Enrolling in an accredited logistics degree program helps ensure you receive the best education to prepare you for your chosen profession. The Association to Advance Collegiate Schools of Business (AACSB) is the best-known global accreditor of logistics and other business-related degree programs. Programs accredited by regional bodies are also readily accepted by potential employers and professional certification agencies.

According to the Bureau of Labor Statistics, the job outlook for logisticians is roughly the same as the average for all occupations combined. Employment is projected to rise by 4%, increasing from 188,200 to 196,400 by 2029.

Licenses and certifications are not mandatory to enter the field. However, a professional certification that demonstrates your knowledge of the industry helps to advance your career. Logistics certifications are available through organizations such as the Association for Supply Chain Management (ASCM).

What’s Next?

Here are some questions to ask when researching logistics degree programs:

  • Am I eligible for this program? Logistics and supply chain degree and certificate programs typically have the same entrance requirements as other postsecondary offerings. However, the field requires strong mathematical and analytical skills.

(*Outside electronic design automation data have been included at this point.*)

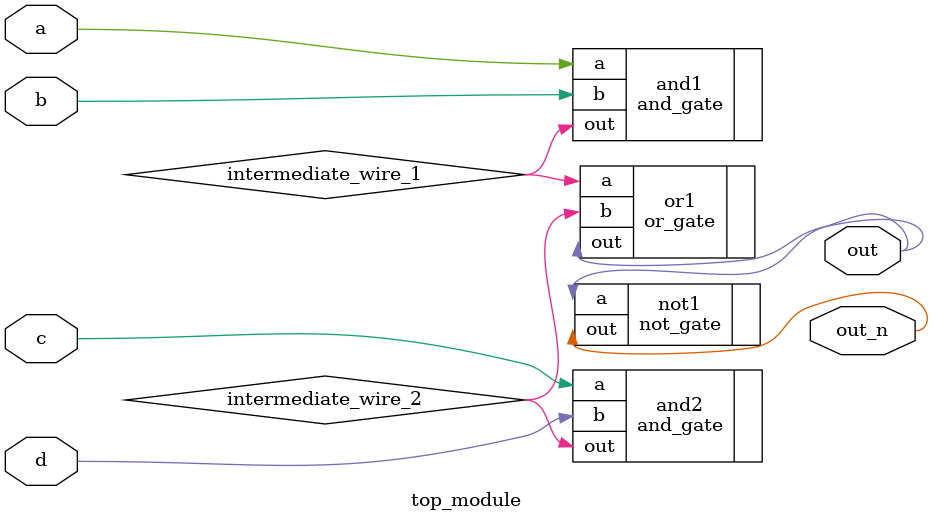
<source format=sv>
module top_module (
    input a,
    input b,
    input c,
    input d,
    output out,
    output out_n );
    
    wire intermediate_wire_1;
    wire intermediate_wire_2;
    
    and_gate and1 (
        .a(a),
        .b(b),
        .out(intermediate_wire_1)
    );
    
    and_gate and2 (
        .a(c),
        .b(d),
        .out(intermediate_wire_2)
    );
    
    or_gate or1 (
        .a(intermediate_wire_1),
        .b(intermediate_wire_2),
        .out(out)
    );
    
    not_gate not1 (
        .a(out),
        .out(out_n)
    );
    
endmodule

</source>
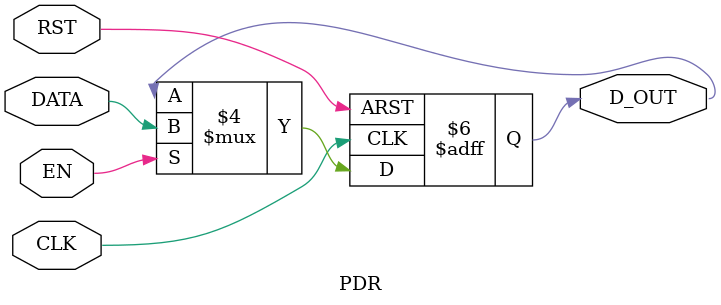
<source format=sv>
`timescale 1ns/1ns

module PDR(CLK, RST, EN, DATA, D_OUT);
input CLK, RST, EN;
input DATA;
output reg D_OUT;
always @(posedge CLK or negedge RST)
begin
if(!RST)
D_OUT<= 1'b0;
else if(EN)
D_OUT <= DATA;
else
D_OUT <= D_OUT;
end
endmodule

</source>
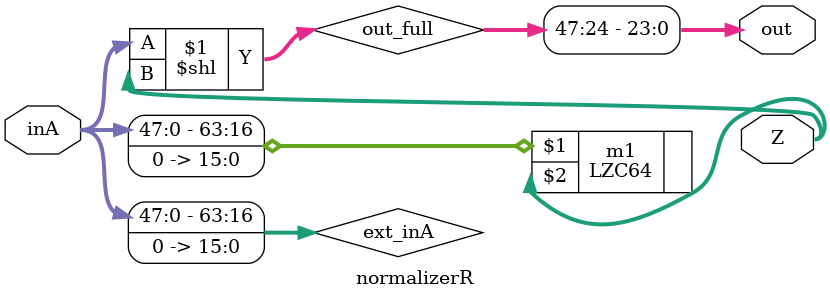
<source format=v>
module normalizerR(inA, out, Z
	);

	// Assigning ports as in/out
	input [47:0] inA;
	output [23:0] out;
	output [7:0] Z;

	// Logic connections
	wire [63:0] ext_inA = {inA, {16{1'b0}}};
	LZC64 m1(ext_inA, Z);
	wire [47:0] out_full = (inA << Z);
	assign out = out_full[47:24];

endmodule

</source>
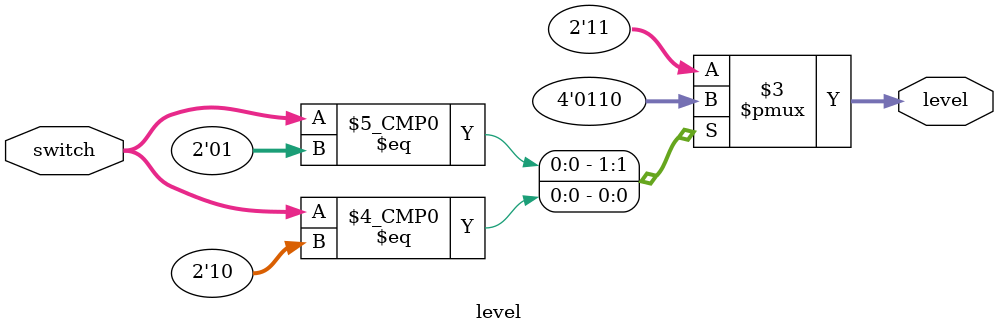
<source format=v>
`timescale 1ns / 1ps
module level (level, switch);
    output reg [1:0] level;
    input [1:0] switch;

    always @(*) begin
        case (switch)
            2'b01: level = 2'b01;
            2'b10: level = 2'b10;
            default: level = 2'b11;
        endcase
    end
endmodule
</source>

If you eventually want to pursue a master’s degree in logistics, a four-year degree and several years of work experience are typically required.
  • What licensing or certifications are required? Most employers don’t require a certificate or license, but industry certifications help your career progress. Several industry certificates are offered by the Association of Supply Chain Management (ASCM), while specialized certification is available from groups such as the Defense Acquisition University.

If you want to pursue a logistics education, narrow your options to a few schools that best meet your needs. Visit each website or call the admissions office to learn more about their course content, admissions requirements, fees, and application deadlines.

Financing your education is another important consideration. The school website will help you learn about scholarships, grants, and other financial assistance options. If you already have a job, find out whether your employer offers tuition reimbursement.